Current EUR / USD signals
Risk 0.75%.
Exchanges can only be entered before 5 pm London time today.
Short trades
- Reduce the trend after a bearish reversal on chart H1 immediately after the next hit of 1.1380 or 1.1417.
- Place the stop loss 1 pip above the highest local swing.
- Move the stop loss to break even once the trade generates 20 profit pips.
- Remove 50% of the position as a profit when the price reaches 20 pips and leave the rest of the position at the driving position.
Long trade
- Follow the bullish movement after the bullish reversal of H1 immediately after the next hit of 1.1256.
- Place the stop loss 1 pip above the highest local swing.
- Move the stop loss to break even once the trade generates 20 profit pips.
- Remove 50% of the position as a profit when the price reaches 20 pips and leave the rest of the position at the driving position.

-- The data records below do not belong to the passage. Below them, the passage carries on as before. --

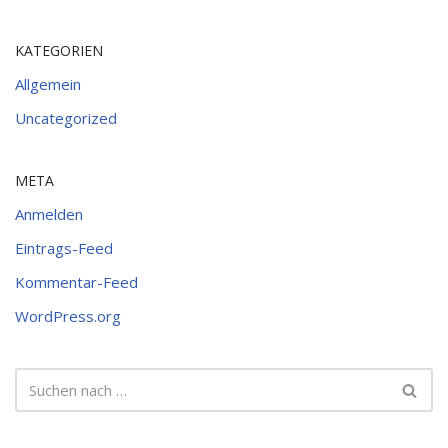
KATEGORIEN
Allgemein
Uncategorized
META
Anmelden
Eintrags-Feed
Kommentar-Feed
WordPress.org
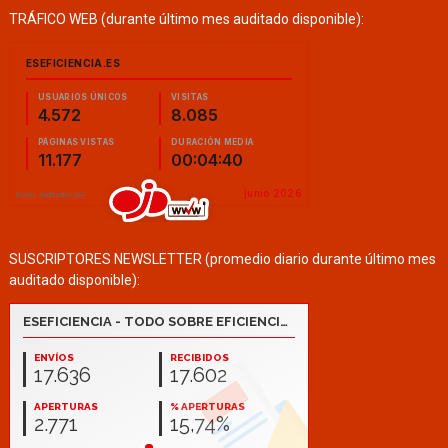
TRÁFICO WEB (durante último mes auditado disponible):
SUSCRIPTORES NEWSLETTER (promedio diario durante último mes
auditado disponible):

The best method for identifying a classic "price reversal" is to close a candle on time, such as a pin, a doji, an outside or even just a sinking candle with a top fence. You can exploit these levels or areas by observing the evolution of prices at given levels.
EUR / USD analysis
I wrote yesterday that long-term and medium-term trends were bearish, with the medium-term trend being illustrated by the downward price channel shown in the chart below. I would be happy to take a bearish bias if we find a clear failure to climb higher to near key resistance levels. We had this at 1.1380 and the price fell right here in a good bearish wave, and the action still seems pretty bearish, so it was a good choice.
I see no reason not to remain bearish today, with the US dollar increasing almost everywhere.
There is nothing important to make today about the euro. For the USD, CB consumer confidence data will be released at 15:00 London time.